**TEXT EXTRACT**.
== == ==

BEGIN TYPING YOUR SEARCH ABOVE AND PRESS RETURN TO SEARCH. PRESS ESC TO CANCEL

The Blue and Gold #001: Welcome to Riverdale

Every time I open up an Archie Comic, I can hear the telltale pop of a needle hitting vinyl. More often than not, it’s just the sound and nothing more: the airy silence before music emerges from the crackles. If the story I’m reading has that certain swinging aesthetic, sometimes non-existant wayback era music starts to play. It’s an involuntary reaction, one borne out of a nostalgia that I don’t quite have - longing for a simpler time that I was never a part of, with music I’ve never really heard, in a country that is literally foreign to me. If it were actual nostalgia, I would more accurately hear the click of a cassette tape being pushed inside a tape deck, followed by the smooth stylings of the Mini-Pops or Charlotte Diamond. I’d be a pizza. And yet.

== == ==

**DATA SHOWN**.
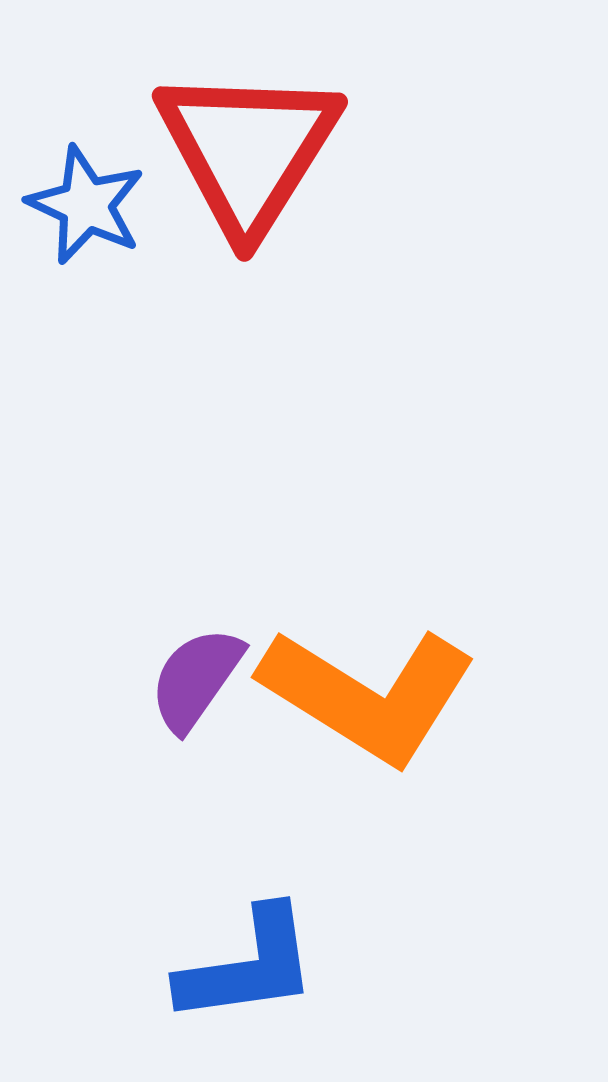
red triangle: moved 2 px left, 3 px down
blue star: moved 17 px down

== == ==

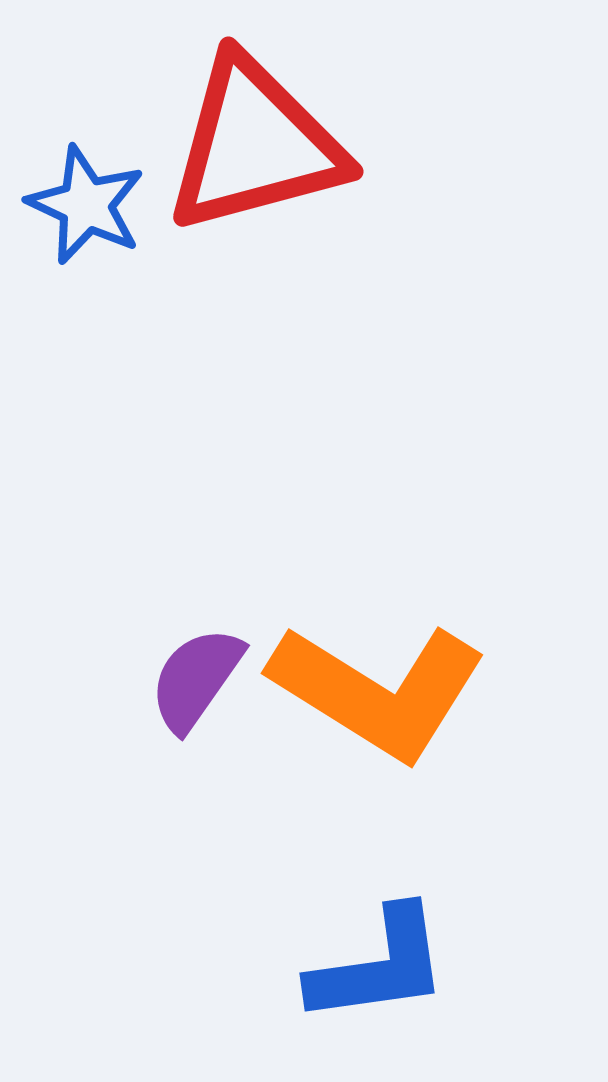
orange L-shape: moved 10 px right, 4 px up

== == ==

**WHAT IS BEING ASKED**.
Transcribe the passage of the Archie Comics text from "Every time I" up to and including "pizza. And yet.".

**COMPLETE ANSWER**.
Every time I open up an Archie Comic, I can hear the telltale pop of a needle hitting vinyl. More often than not, it’s just the sound and nothing more: the airy silence before music emerges from the crackles. If the story I’m reading has that certain swinging aesthetic, sometimes non-existant wayback era music starts to play. It’s an involuntary reaction, one borne out of a nostalgia that I don’t quite have - longing for a simpler time that I was never a part of, with music I’ve never really heard, in a country that is literally foreign to me. If it were actual nostalgia, I would more accurately hear the click of a cassette tape being pushed inside a tape deck, followed by the smooth stylings of the Mini-Pops or Charlotte Diamond. I’d be a pizza. And yet.